Nitric oxide is present in many areas of metabolism that change with aging or that influence the pace of aging. Calorie restriction results in increased nitric oxide levels, for example, though as always researchers are far from putting all the pieces of the calorie restriction response together in a neat arrangement of cause and effect. Nitric oxide levels are thought to influence mitochondrial activity and stem cell populations as well, and both of those are important in aging. There is interest in trying to manipulate nitric oxide mechanisms in efforts to slow the progression of aging:
Nutrition and medical advancements leading to increased lifespan are not adequately translating into improved healthspan. Present-day gerontology research suggests that, unlike traditional approaches that focus on specific diseases, deciphering, and targeting the aging process itself could be the most clever approach toward increased healthspan.

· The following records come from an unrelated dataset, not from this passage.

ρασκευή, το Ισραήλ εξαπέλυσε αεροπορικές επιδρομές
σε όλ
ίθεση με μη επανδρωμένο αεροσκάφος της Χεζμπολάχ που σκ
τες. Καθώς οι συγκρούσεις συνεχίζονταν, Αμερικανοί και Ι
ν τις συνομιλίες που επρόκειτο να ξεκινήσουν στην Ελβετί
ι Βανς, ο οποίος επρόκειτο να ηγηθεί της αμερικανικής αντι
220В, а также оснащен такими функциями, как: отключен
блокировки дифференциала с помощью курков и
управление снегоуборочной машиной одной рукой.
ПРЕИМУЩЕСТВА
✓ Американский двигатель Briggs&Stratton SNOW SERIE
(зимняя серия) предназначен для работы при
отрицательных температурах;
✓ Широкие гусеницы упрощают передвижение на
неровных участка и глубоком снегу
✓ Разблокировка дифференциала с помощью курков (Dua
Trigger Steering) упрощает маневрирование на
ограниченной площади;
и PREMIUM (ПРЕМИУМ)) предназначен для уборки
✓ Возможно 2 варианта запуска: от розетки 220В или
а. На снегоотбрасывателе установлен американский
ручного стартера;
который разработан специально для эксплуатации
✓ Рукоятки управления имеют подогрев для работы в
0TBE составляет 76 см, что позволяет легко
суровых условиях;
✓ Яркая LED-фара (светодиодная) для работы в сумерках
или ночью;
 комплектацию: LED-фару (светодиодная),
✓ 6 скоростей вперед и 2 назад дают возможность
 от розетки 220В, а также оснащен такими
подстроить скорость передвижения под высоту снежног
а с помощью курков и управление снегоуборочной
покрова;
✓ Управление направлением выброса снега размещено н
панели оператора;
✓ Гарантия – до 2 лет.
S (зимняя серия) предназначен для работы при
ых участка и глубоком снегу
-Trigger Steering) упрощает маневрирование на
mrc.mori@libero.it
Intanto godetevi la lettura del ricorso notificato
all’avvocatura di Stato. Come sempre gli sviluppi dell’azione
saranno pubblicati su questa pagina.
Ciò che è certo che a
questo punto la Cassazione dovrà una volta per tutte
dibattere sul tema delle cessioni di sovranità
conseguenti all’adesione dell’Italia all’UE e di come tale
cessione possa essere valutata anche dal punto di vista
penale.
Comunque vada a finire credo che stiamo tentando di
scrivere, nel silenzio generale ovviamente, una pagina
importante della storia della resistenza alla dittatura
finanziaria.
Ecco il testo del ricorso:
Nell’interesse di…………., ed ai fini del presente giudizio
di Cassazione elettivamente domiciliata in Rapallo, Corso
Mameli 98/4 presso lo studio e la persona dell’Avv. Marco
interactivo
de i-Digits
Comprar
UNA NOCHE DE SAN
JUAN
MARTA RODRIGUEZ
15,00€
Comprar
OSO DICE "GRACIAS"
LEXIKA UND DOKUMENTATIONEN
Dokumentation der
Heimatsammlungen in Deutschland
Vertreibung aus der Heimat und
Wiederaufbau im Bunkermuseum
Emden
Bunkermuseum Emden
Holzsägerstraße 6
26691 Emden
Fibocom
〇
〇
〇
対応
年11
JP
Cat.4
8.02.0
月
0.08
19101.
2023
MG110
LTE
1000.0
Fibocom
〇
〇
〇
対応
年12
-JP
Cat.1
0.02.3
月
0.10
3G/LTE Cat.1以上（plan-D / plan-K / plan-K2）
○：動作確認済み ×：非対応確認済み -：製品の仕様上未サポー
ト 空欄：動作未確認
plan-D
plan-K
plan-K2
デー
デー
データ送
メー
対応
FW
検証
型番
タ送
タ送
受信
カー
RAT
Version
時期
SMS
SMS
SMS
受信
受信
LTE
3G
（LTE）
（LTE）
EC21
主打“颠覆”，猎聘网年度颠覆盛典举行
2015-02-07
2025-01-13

Multiple cell effectors work together to cause the senescent cell phenotype. Particularly, two cellular organelles - nucleus and mitochondrion - have been implicated in the "wear and tear" aspects of aging. Nitric oxide (NO) generated through the endothelial nitric oxide synthase (eNOS) acts to promote mitochondrial biogenesis and bioenergetics, with a favorable impact in diverse chronic diseases of the elderly. Obesity, diabetes and aging share common pathophysiological mechanisms, including mitochondrial impairment and dysfunctional eNOS. Here we review the evidences that eNOS-dependent mitochondrial biogenesis and quality control, and possibly the complex interplay among cellular organelles, may be affected by metabolic diseases and the aging processes, contributing to reduce healthspan and lifespan.
Though still in its infancy, research on the role of the eNOS-NO system in the control of cell organelle connections and quality control might reveal exciting avenues for disease treatment in the coming years. The development of novel therapies aiming to preserve eNOS-NO signaling will benefit from the identification of site-specific interaction with the eNOS structure. Drugs or nutrients able to sustain the eNOS-NO generating system might contribute to maintain organelle homeostasis and represent novel preventive and/or therapeutic approaches to chronic age-related diseases. Efforts to identify druggable eNOS sites are ongoing, although our knowledge about the therapeutic usability of the proposed eNOS-targeting molecules in the long-term is limited.